Heather Thompson's blackened and bloodied face has served as a warning to battered women in North Carolina. On a billboard and in brochures, she tells them they can get help.
Since her ex-husband used pliers and a broom handle and a belt to abuse her 15 years ago, leaving her with permanent disabilities, she's shuffled to high schools to counsel students and taught law enforcement officers about domestic violence.
But always, in the back of her head, was the vow Thomas Howard Price Jr. made in a letter from prison. On Friday he was released, and she began waiting for him to make good on his promise to kill her and her daughters.
"Is he coming today, is it going to be tomorrow?" she said before he was released last week. "Just the always wondering, always having to watch your every move and never knowing when he's going to show up."
Price walked out of a federal prison in South Carolina after serving 4 1/2 years of a five-year sentence for sending the letter, which began with the words, "Dear Slut." He penned the message during the slightly more than 10 years he served for beating Thompson in 1994.
"There's no doubt in my mind that he plans to come after me and the kids. The death threat said all three of you will die by my hands," said Thompson, 38. "That's tough to know that I can't protect my kids right now."
'No concern of yours'
Price, through the federal prison system, declined an interview request from The Associated Press. When his mother was asked where he will live after his release, she said, "This is no concern of yours," and hung up the phone.
No matter where Price ends up, Thompson doesn't plan to move. She doesn't think she should have to and she doesn't have the money.
Price originally challenged restrictions for his three years of supervised release but relented just before a hearing was to be held Friday in U.S. District Court in Greensboro. He agreed to wear a location-monitoring device for six months and to have no contact with Thompson or their 19-year-old and 17-year-old daughters.
Price's attorney, Milton Shoaf of Salisbury, said Thompson had no reason to fear Price.
"He will not go around her. Period," he said. "He has no interest."
Still, said Rita Smith, executive director of the National Coalition Against Domestic Violence, Thompson's fear is reasonable.
"These guys are good," Smith said. "They find ways to get past firewalls and confidential names. There isn't any real protection. You can do your best to hide and disappear. But I've heard of cases of men finding women who thought they were invisible."
But for women like Thompson, she said, the question becomes: "Are you going to run and hide the rest of your life?"
Thompson met Price when she was 12 and he was 14; they married when she was 18. He shoved her to the ground once before they wed, but she brushed it off — thought everything would be OK "if I just loved him enough."

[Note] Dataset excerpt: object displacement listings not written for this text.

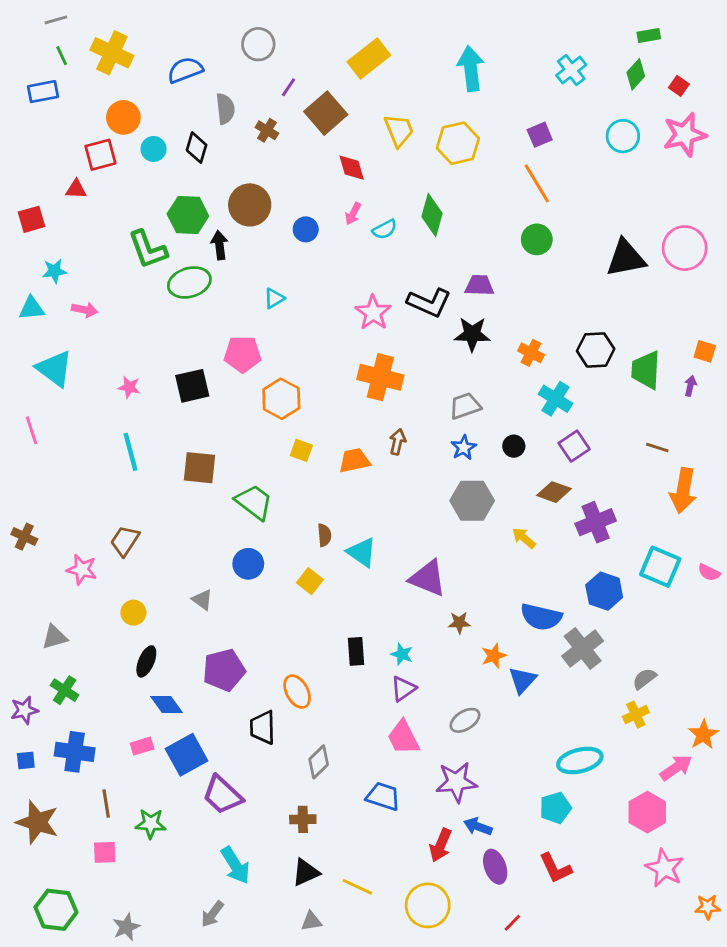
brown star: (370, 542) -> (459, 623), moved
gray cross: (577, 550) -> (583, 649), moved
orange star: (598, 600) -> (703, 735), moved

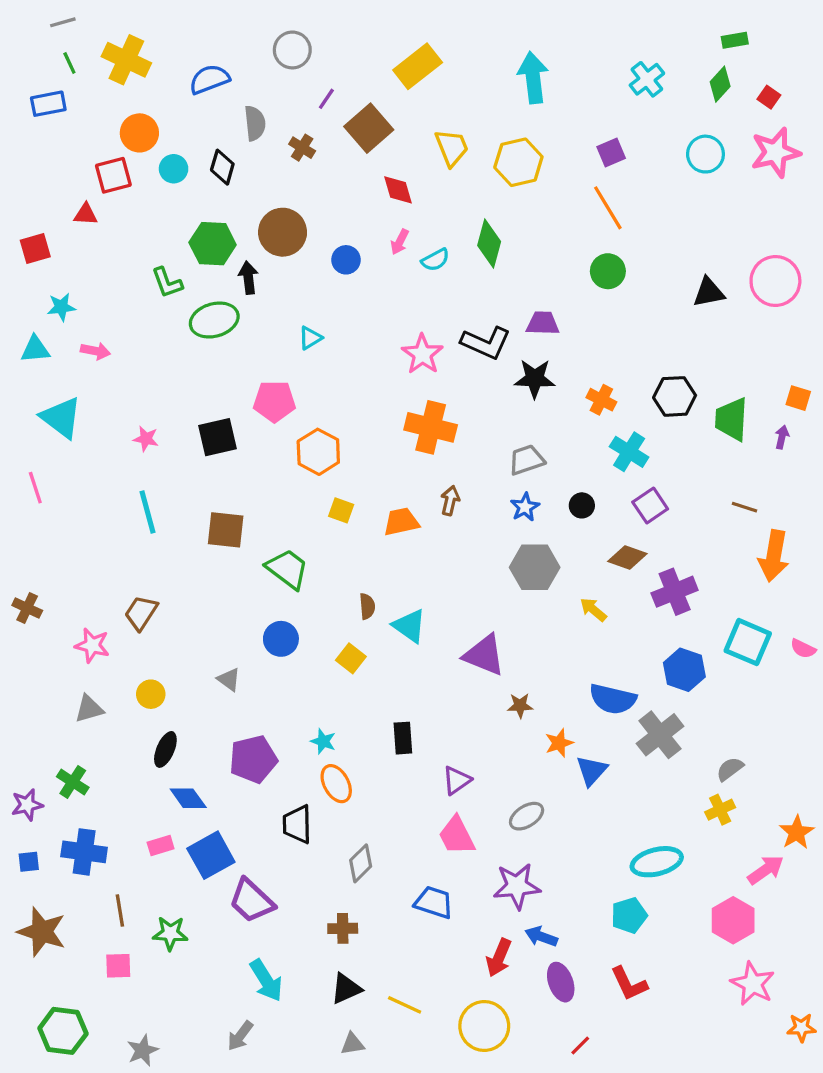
green L-shape: (148, 249) -> (167, 283), size x0.7
black triangle: (626, 258) -> (709, 292), size x0.7
gray triangle: (54, 637) -> (89, 709), moved
cyan star: (402, 654) -> (323, 741), moved

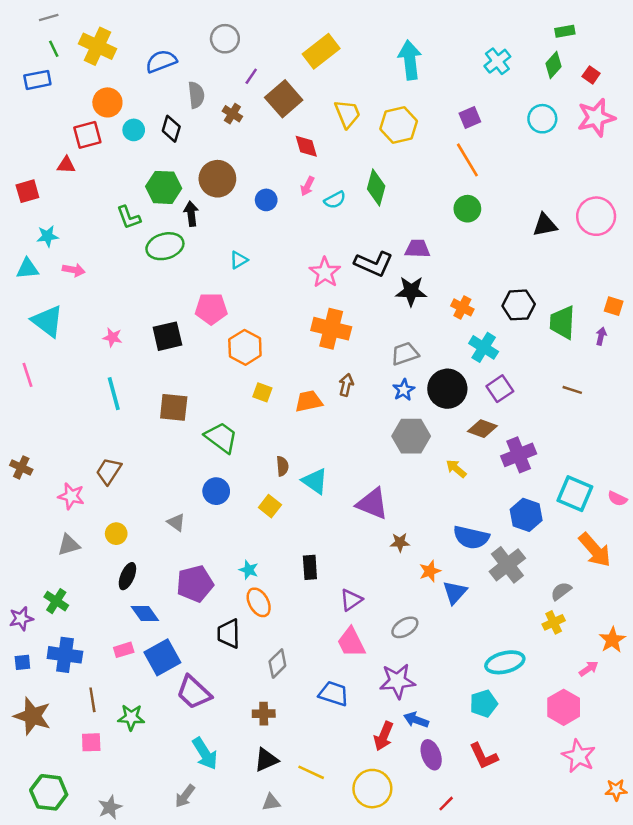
black circle: (582, 505) -> (447, 389), size x2.0
orange arrow: (774, 556) -> (595, 550), moved, turned -51
pink arrow: (766, 870) -> (589, 669), size x0.7

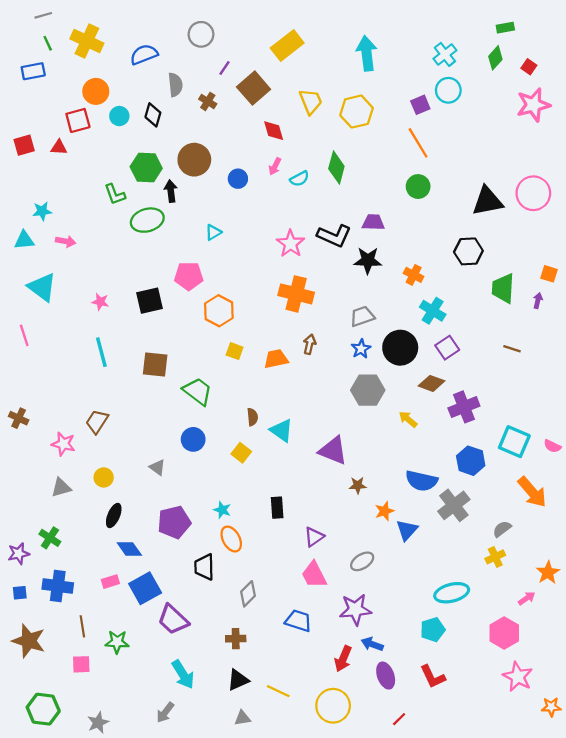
cyan circle: (542, 119) -> (448, 90), moved
red square: (27, 191) -> (24, 145), moved
black triangle: (545, 225) -> (487, 201), size x1.4
black hexagon: (519, 305) -> (468, 251), moved

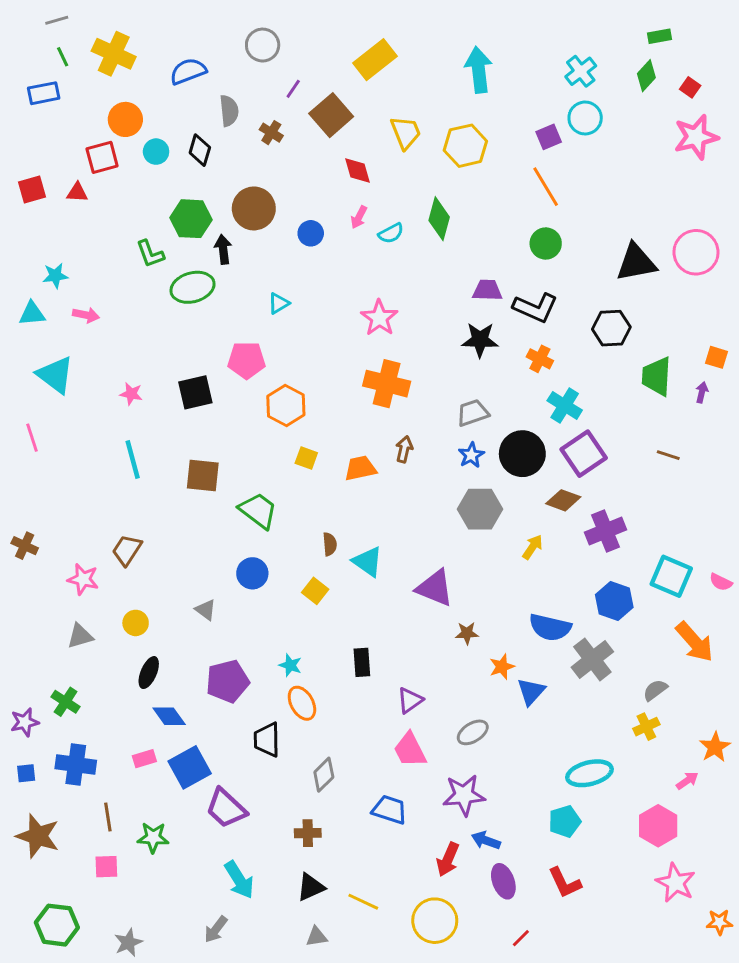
black L-shape: (334, 236) -> (535, 308), moved
purple square: (447, 348) -> (584, 454), size x1.4
yellow arrow: (408, 419) -> (533, 547), turned 84

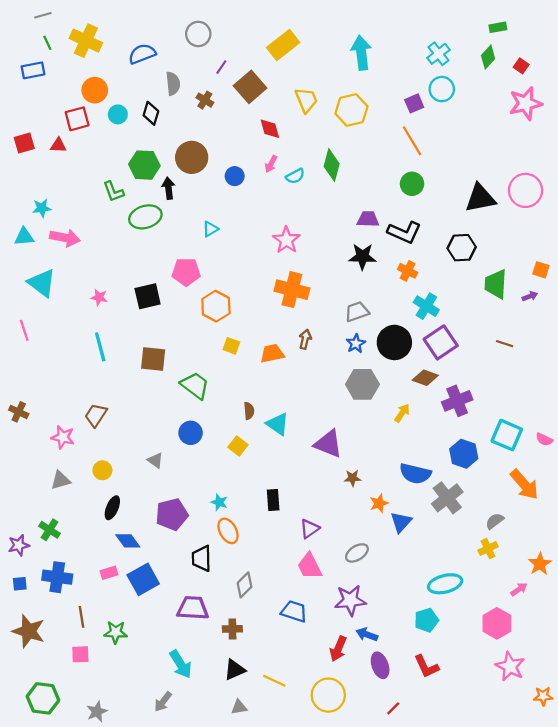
pink arrow: (86, 315) -> (65, 238), size x1.5
purple arrow: (702, 392) -> (530, 296), turned 56
purple trapezoid: (226, 808) -> (193, 608), moved, turned 140

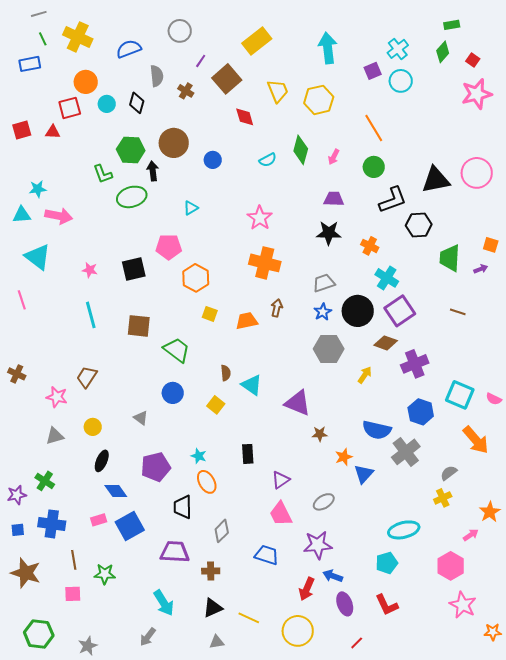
purple square: (414, 103) -> (373, 71), moved
pink arrow: (271, 164) -> (334, 157), moved
black L-shape: (404, 232) -> (393, 200), moved, turned -44

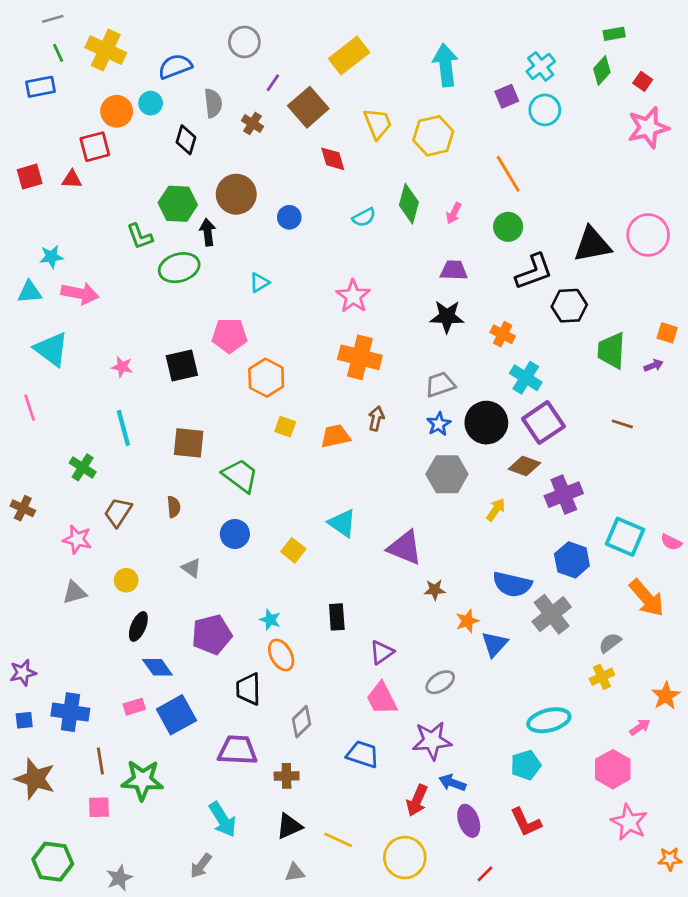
cyan circle: (107, 104) -> (151, 103), moved
brown semicircle: (226, 373) -> (174, 507), moved
green cross: (45, 481) -> (83, 467), moved
green star: (105, 574) -> (142, 780), size x1.4

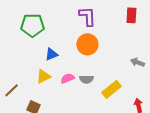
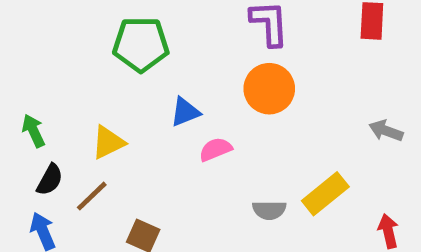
yellow triangle: (43, 76) -> (108, 142), moved
pink semicircle: (67, 78) -> (216, 149), moved
gray semicircle: (86, 79) -> (269, 210), moved

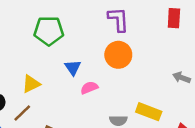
blue triangle: (185, 112) -> (73, 67), turned -42
yellow rectangle: (325, 194) -> (149, 112), turned 60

Then came the bruises she hid under clothes and the black eyes she had to explain away. Once, he left two bullets on a Harley-Davidson emblem above their bed. One was for her, he said, and one for her boyfriend if he ever caught her with another man.
"The biggest reason I stayed was fear," Thompson said. "Because he said to me, 'If you leave, it doesn't matter where you go and how far you go, I will find you, and I will kill you.'"
She was 23 the day in 1994 he beat her senseless, leaving her with back, neck and hand injuries — bone spurs, pinched nerves, osteoarthritis — that still require surgeries. He told Thompson he would kill her, bury her in the back yard and tell their daughters she had run away. He slapped her so hard that a ring on his right hand flew off and dented the wall.
The abuse continued for more than three hours. At his trial, she testified the pain was so severe when he squeezed her ears with pliers that she pleaded for him to kill her. Instead, he held her at gunpoint for another 15 hours before allowing her to go to a hospital.
Her injuries were so horrific that the lawyer who prosecuted the case, now in private practice in Monroe, still recalls the details.
"In all the years I've defended or prosecuted cases like that, she probably suffered the worst and had the most horrific injuries for somebody who survived," Donna Stepp said. "I do remember the case just because of that and because of how far she came since that."
These days, Thompson's pain is so severe she can't sit for more than an hour straight and can't work full time. Doctors tell her that CAT scans and MRIs make it look as if she had been in a severe car accident. Nerve damage makes pain in her right hand so sharp that some days she can't scrawl her signature.
"There are days that I am in pain 24 hours a day, seven days a week, to the point that I can't function," she said.
Her daughters are terrified and more than anything, Thompson wants to get past.
"I'm just ready for me to be able to move on with my life and be able to not always have to be the ... face of domestic violence," she said. "There's a lot more to Heather than just that."